Son olarak, Trump’ın İran’a yönelik tutumunun iç siyasaya dönük araçsallaştırılma biçimlerine de odaklanılmıştır. Bu kapsamda, söylemlerin seçmen tabanına dönük nasıl üretildiği ve iç siyasette nasıl seferber edici bir işlev üstlendiği irdelenmiştir. Bu çok katmanlı yöntemsel yaklaşım sayesinde, Trump döneminde ABD’nin İran siyasası yalnızca karar düzeyinde değil aynı zamanda toplumsal ve söylemsel düzeyde de ele alınmaktadır. Böylece, bireysel liderlik biçemi, ideolojik yönelimler, kurumsal yapı ve uluslararası sistemsel faktörler arasındaki etkileşim bütüncül bir biçimde değerlendirilmektedir.

ÇÖZÜMLEME

Trump Yönetiminin İran Siyasasını Belirleyen Temel Etmenler

Donald J. Trump’ın başkanlık dönemi (2017-2021) Amerikan dış siyasasında özellikle İran’a yönelik stratejiler bakımından belirgin bir kırılma ve dönüşüm süreci olarak değerlendirilebilir. Trump yönetimi, Obama döneminde imzalanan Kapsamlı Ortak Eylem Planı (Joint Comprehensive Plan of Action, JCPOA) gibi çok taraflı diplomatik girişimlerden çekilerek İran’a karşı “en fazla baskı” stratejisi adı verilen sert ve tek taraflı yaptırımları önceliklendirmiştir. Bu tutum, hem uluslararası sistemdeki güç dengelerinin değişimi hem de iç siyasetteki ideolojik ve liderlik odaklı dinamiklerle sıkı bir şekilde ilişkilidir. Trump’ın İran siyasası, uluslararası gerçeklik algısı, ideolojik ön kabuller, liderlik biçemi ve iç siyasal kaygıların kesişiminde şekillenmiştir. Bu siyasa, ABD’nin bölgesel hegemonik çıkarları, Ortadoğu’daki stratejik müttefikleri ve küresel güç dengeleri ile doğrudan etkileşim içindedir. Öte yandan, Trump’ın dış siyasa söylemi iç siyasal destek tabanının güdülenmeleri doğrultusunda biçimlendirilmiş ve söylemsel araçlar siyasal meşruluk üretiminde etkili olarak kullanılmıştır.

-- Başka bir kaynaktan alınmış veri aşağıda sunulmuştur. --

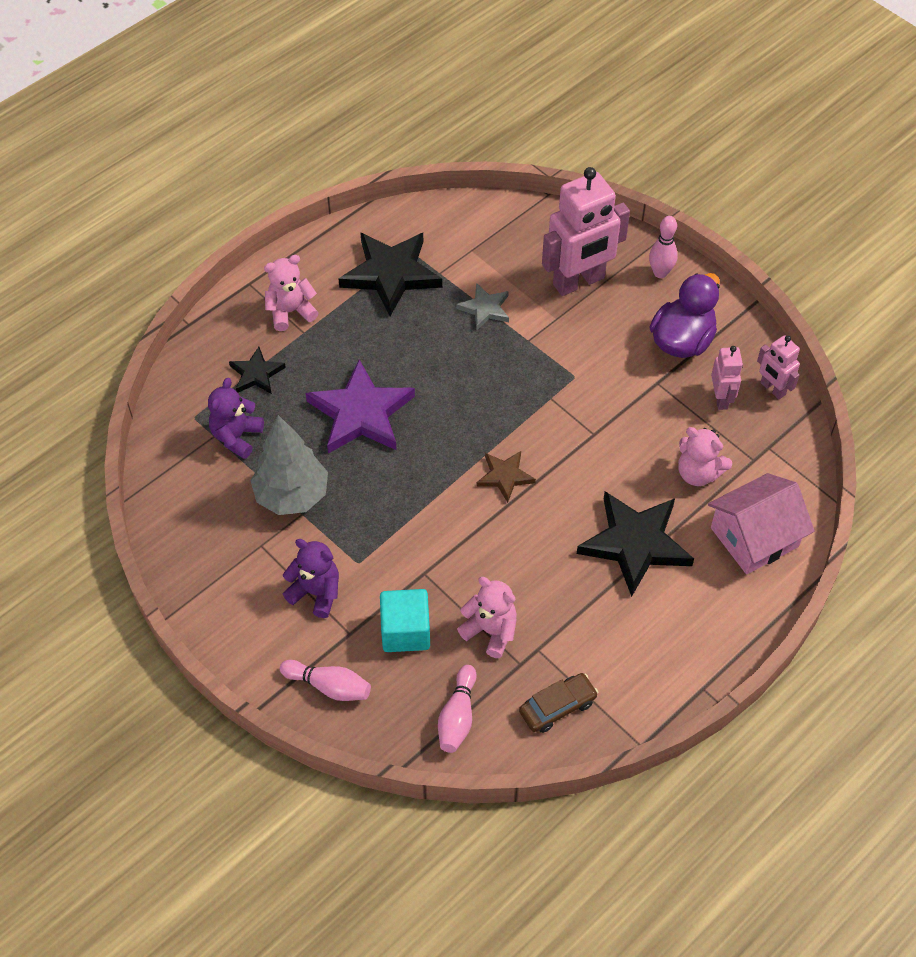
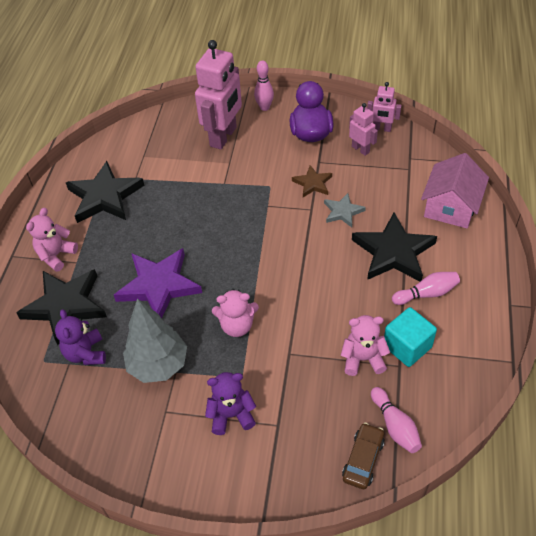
camera: 35 degrees left, 5 degrees down
black star [229,347,286,394] -> black star [16,269,107,345], size x1.90
pink bowling pin [280,660,371,701] -> pink bowling pin moved to [392,272,460,305]
turquoise cube [380,589,430,652] -> turquoise cube moved to [384,307,437,367]
grey star [457,283,509,330] -> grey star moved to [324,193,366,227]
brown star [477,451,536,503] -> brown star moved to [292,165,332,197]
brown car [519,673,598,733] -> brown car moved to [342,423,385,489]
pink teddy bear [678,427,732,486] -> pink teddy bear moved to [212,289,259,337]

Bu bağlamda, Trump yönetiminin İran’a yönelik dış siyasası, yalnızca dış siyasa araçları ve uygulamaları açısından değil aynı zamanda bu siyasaların üretildiği söylemsel ve ideolojik zeminler açısından da çok katmanlı bir çözümleme gerektirmektedir. Bu çözümleme, siyasal kararların arka planındaki aktörleri, stratejileri, söylem mekanizmalarını ve bunların bölgesel ve uluslararası sonuçlarını bütüncül biçimde ortaya koymayı amaçlamaktadır.

Karar Alma Sürecinde İç ve Dış Aktörlerin Rolü

Trump yönetiminin İran siyasasını şekillendiren karar alma süreçleri hem iç siyasetin dinamikleri hem de uluslararası aktörlerin etkileri açısından değerlendirilmelidir. İç siyasada, özellikle yeni muhafazakarlar ve Evanjelik Hristiyan lobileri İran’a yönelik sert tutumun yükseltilmesinde etkili olmuştur. John Bolton ve Mike Pompeo gibi dış siyasa yapımında etkili figürler bu ideolojik çerçeveyi yönlendiren ve uygulayan ana aktörler olarak ön plana çıkmıştır.

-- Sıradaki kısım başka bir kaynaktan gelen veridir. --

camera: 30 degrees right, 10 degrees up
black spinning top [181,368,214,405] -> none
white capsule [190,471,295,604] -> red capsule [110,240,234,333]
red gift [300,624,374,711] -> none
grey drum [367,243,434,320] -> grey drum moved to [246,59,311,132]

Bunun yanı sıra, Beyaz Saray içinde karar alma süreçlerinin çoğunlukla kişisel liderlik tercihleriyle belirlendiği görülmektedir. Trump’ın popülist ve seçkinci olmayan yaklaşımı, bürokratik kurumların geleneksel dış siyasa üretme mekanizmalarını zayıflatmış ve karar süreçleri daha çok kişisel girişim ve sezgilere dayanmıştır. Bu durum, kurumlar arası eş güdüm eksiklikleri ve siyasada tutarsızlıklara yol açmıştır.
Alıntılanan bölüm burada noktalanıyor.